An LC-MSMS system extends on the peptide mass fingerprinting (PMF) ZooMS MALDI-TOF approach by measuring not only the intensity and m/z of the precursor masses, but also providing a fragmentation pattern for each peptide. For identifying these MSMS spectra, the target-decoy approach is at the heart of most algorithms, for score thresholding and/or to improve the feature weights used for scoring.
However, this presents paleoproteomics with a conundrum: ancient bone samples generate sparse datasets built from only a few proteins, disabling the use of target-decoy strategies. In other words, where the simplicity of the protein composition enables fast and effective ZooMS through PMF using MALDI, it effectively complicates LC MSMS data interpretation. Fortunately, probabilistic search engines like Mascot and MaxQuant are still suited for sparse peptide identification and are therefore most used in LC-MSMS species classification.

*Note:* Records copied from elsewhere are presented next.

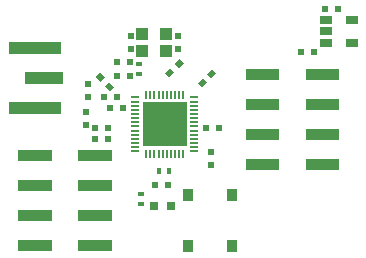
<source format=gtp>
G04 #@! TF.FileFunction,Paste,Top*
%FSLAX46Y46*%
G04 Gerber Fmt 4.6, Leading zero omitted, Abs format (unit mm)*
G04 Created by KiCad (PCBNEW 4.0.5-e0-6337~49~ubuntu16.04.1) date Tue May  2 23:34:14 2017*
%MOMM*%
%LPD*%
G01*
G04 APERTURE LIST*
%ADD10C,0.100000*%
%ADD11R,0.600000X0.500000*%
%ADD12R,0.500000X0.600000*%
%ADD13R,0.800000X0.750000*%
%ADD14R,4.500000X1.100000*%
%ADD15R,3.200000X1.100000*%
%ADD16R,0.600000X0.400000*%
%ADD17R,0.400000X0.600000*%
%ADD18R,0.900000X1.000000*%
%ADD19R,1.000000X1.000000*%
%ADD20R,1.060000X0.650000*%
%ADD21R,0.175000X0.800000*%
%ADD22R,0.800000X0.175000*%
%ADD23R,3.700000X3.700000*%
G04 APERTURE END LIST*
D10*
D11*
X149540000Y-78820000D03*
X150640000Y-78820000D03*
X150630000Y-77660000D03*
X149530000Y-77660000D03*
X149600000Y-80600000D03*
X148500000Y-80600000D03*
D10*
G36*
X157634264Y-78172182D02*
X157987818Y-78525736D01*
X157563554Y-78950000D01*
X157210000Y-78596446D01*
X157634264Y-78172182D01*
X157634264Y-78172182D01*
G37*
G36*
X156856446Y-78950000D02*
X157210000Y-79303554D01*
X156785736Y-79727818D01*
X156432182Y-79374264D01*
X156856446Y-78950000D01*
X156856446Y-78950000D01*
G37*
D11*
X150090000Y-81490000D03*
X148990000Y-81490000D03*
X153890000Y-88000000D03*
X152790000Y-88000000D03*
D12*
X147130000Y-80610000D03*
X147130000Y-79510000D03*
X150720000Y-76520000D03*
X150720000Y-75420000D03*
X154690000Y-75430000D03*
X154690000Y-76530000D03*
X146960000Y-82980000D03*
X146960000Y-81880000D03*
D11*
X148800000Y-83220000D03*
X147700000Y-83220000D03*
D12*
X157510000Y-85200000D03*
X157510000Y-86300000D03*
D11*
X166270000Y-76790000D03*
X165170000Y-76790000D03*
X167140000Y-73110000D03*
X168240000Y-73110000D03*
X148800000Y-84100000D03*
X147700000Y-84100000D03*
D10*
G36*
X153995736Y-78927818D02*
X153642182Y-78574264D01*
X154066446Y-78150000D01*
X154420000Y-78503554D01*
X153995736Y-78927818D01*
X153995736Y-78927818D01*
G37*
G36*
X154773554Y-78150000D02*
X154420000Y-77796446D01*
X154844264Y-77372182D01*
X155197818Y-77725736D01*
X154773554Y-78150000D01*
X154773554Y-78150000D01*
G37*
D11*
X158210000Y-83200000D03*
X157110000Y-83200000D03*
D13*
X152660000Y-89770000D03*
X154160000Y-89770000D03*
D10*
G36*
X149307818Y-79704264D02*
X148954264Y-80057818D01*
X148530000Y-79633554D01*
X148883554Y-79280000D01*
X149307818Y-79704264D01*
X149307818Y-79704264D01*
G37*
G36*
X148530000Y-78926446D02*
X148176446Y-79280000D01*
X147752182Y-78855736D01*
X148105736Y-78502182D01*
X148530000Y-78926446D01*
X148530000Y-78926446D01*
G37*
D14*
X142650000Y-76460000D03*
D15*
X143400000Y-79000000D03*
D14*
X142650000Y-81540000D03*
X142650000Y-76460000D03*
X142650000Y-81540000D03*
D10*
G36*
X141220300Y-85057400D02*
X144039700Y-85057400D01*
X144039700Y-86022600D01*
X141220300Y-86022600D01*
X141220300Y-85057400D01*
X141220300Y-85057400D01*
G37*
G36*
X146300300Y-85057400D02*
X149119700Y-85057400D01*
X149119700Y-86022600D01*
X146300300Y-86022600D01*
X146300300Y-85057400D01*
X146300300Y-85057400D01*
G37*
G36*
X141220300Y-87597400D02*
X144039700Y-87597400D01*
X144039700Y-88562600D01*
X141220300Y-88562600D01*
X141220300Y-87597400D01*
X141220300Y-87597400D01*
G37*
G36*
X146300300Y-87597400D02*
X149119700Y-87597400D01*
X149119700Y-88562600D01*
X146300300Y-88562600D01*
X146300300Y-87597400D01*
X146300300Y-87597400D01*
G37*
G36*
X141220300Y-90137400D02*
X144039700Y-90137400D01*
X144039700Y-91102600D01*
X141220300Y-91102600D01*
X141220300Y-90137400D01*
X141220300Y-90137400D01*
G37*
G36*
X146300300Y-90137400D02*
X149119700Y-90137400D01*
X149119700Y-91102600D01*
X146300300Y-91102600D01*
X146300300Y-90137400D01*
X146300300Y-90137400D01*
G37*
G36*
X141220300Y-92677400D02*
X144039700Y-92677400D01*
X144039700Y-93642600D01*
X141220300Y-93642600D01*
X141220300Y-92677400D01*
X141220300Y-92677400D01*
G37*
G36*
X146300300Y-92677400D02*
X149119700Y-92677400D01*
X149119700Y-93642600D01*
X146300300Y-93642600D01*
X146300300Y-92677400D01*
X146300300Y-92677400D01*
G37*
G36*
X160480300Y-78187400D02*
X163299700Y-78187400D01*
X163299700Y-79152600D01*
X160480300Y-79152600D01*
X160480300Y-78187400D01*
X160480300Y-78187400D01*
G37*
G36*
X165560300Y-78187400D02*
X168379700Y-78187400D01*
X168379700Y-79152600D01*
X165560300Y-79152600D01*
X165560300Y-78187400D01*
X165560300Y-78187400D01*
G37*
G36*
X160480300Y-80727400D02*
X163299700Y-80727400D01*
X163299700Y-81692600D01*
X160480300Y-81692600D01*
X160480300Y-80727400D01*
X160480300Y-80727400D01*
G37*
G36*
X165560300Y-80727400D02*
X168379700Y-80727400D01*
X168379700Y-81692600D01*
X165560300Y-81692600D01*
X165560300Y-80727400D01*
X165560300Y-80727400D01*
G37*
G36*
X160480300Y-83267400D02*
X163299700Y-83267400D01*
X163299700Y-84232600D01*
X160480300Y-84232600D01*
X160480300Y-83267400D01*
X160480300Y-83267400D01*
G37*
G36*
X165560300Y-83267400D02*
X168379700Y-83267400D01*
X168379700Y-84232600D01*
X165560300Y-84232600D01*
X165560300Y-83267400D01*
X165560300Y-83267400D01*
G37*
G36*
X160480300Y-85807400D02*
X163299700Y-85807400D01*
X163299700Y-86772600D01*
X160480300Y-86772600D01*
X160480300Y-85807400D01*
X160480300Y-85807400D01*
G37*
G36*
X165560300Y-85807400D02*
X168379700Y-85807400D01*
X168379700Y-86772600D01*
X165560300Y-86772600D01*
X165560300Y-85807400D01*
X165560300Y-85807400D01*
G37*
D16*
X151460000Y-77760000D03*
X151460000Y-78660000D03*
D17*
X154000000Y-86830000D03*
X153100000Y-86830000D03*
D16*
X151600000Y-88780000D03*
X151600000Y-89680000D03*
D18*
X155600000Y-93160000D03*
X155600000Y-88860000D03*
X159300000Y-93160000D03*
X159300000Y-88860000D03*
D19*
X151710000Y-75210000D03*
X151710000Y-76710000D03*
X153710000Y-76710000D03*
X153710000Y-75210000D03*
D20*
X167230000Y-74070000D03*
X167230000Y-75020000D03*
X167230000Y-75970000D03*
X169430000Y-75970000D03*
X169430000Y-74070000D03*
D21*
X155185000Y-80400000D03*
X154835000Y-80400000D03*
X154485000Y-80400000D03*
X154135000Y-80400000D03*
X153785000Y-80400000D03*
X153435000Y-80400000D03*
X153085000Y-80400000D03*
X152735000Y-80400000D03*
X152385000Y-80400000D03*
X152035000Y-80400000D03*
D22*
X156110000Y-85175000D03*
X156110000Y-84825000D03*
X156110000Y-84475000D03*
X156110000Y-84125000D03*
X156110000Y-83775000D03*
X156110000Y-83425000D03*
X156110000Y-83075000D03*
X156110000Y-82725000D03*
X156110000Y-82375000D03*
X156110000Y-82025000D03*
X156110000Y-81675000D03*
X156110000Y-81325000D03*
X156110000Y-80975000D03*
X156110000Y-80625000D03*
X151110000Y-80625000D03*
X151110000Y-80975000D03*
X151110000Y-81325000D03*
X151110000Y-81675000D03*
X151110000Y-82025000D03*
X151110000Y-82375000D03*
X151110000Y-82725000D03*
X151110000Y-83075000D03*
X151110000Y-83425000D03*
X151110000Y-83775000D03*
X151110000Y-84125000D03*
X151110000Y-84475000D03*
X151110000Y-84825000D03*
X151110000Y-85175000D03*
D21*
X152035000Y-85400000D03*
X152385000Y-85400000D03*
X152735000Y-85400000D03*
X153085000Y-85400000D03*
X153435000Y-85400000D03*
X153785000Y-85400000D03*
X154135000Y-85400000D03*
X154485000Y-85400000D03*
X154835000Y-85400000D03*
X155185000Y-85400000D03*
D23*
X153610000Y-82900000D03*
M02*

</source>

Still, these peptides don’t derive from functionally different proteins from one given organism, for which most scoring algorithms are developed. Rather, the data consists of often low quality MSMS spectra of a few homologues protein targets that could be derived from a plethora of organisms, i.e. a long list of very similar orthologue sequences. The net effect is that basic search results display huge amounts of ambiguity, in turn impairing accurate post-processing tools like Unipept.
Therefore, we suggest to embrace and even extend the ambiguity using a newly developed “isoBLAST” approach in order to obtain an exhaustive set of potential peptide candidates (PPCs) for each spectrum. Using only the collagen PPCs, we then walk down the taxonomic tree retaining unique peptides at every bifurcation and plot the complete set of considered peptides in a sunburst plot color-coded by an adapted Bray Curtis dissimilarity score. Using public and in-house data, we show the performance of the approach on different instruments and search engines.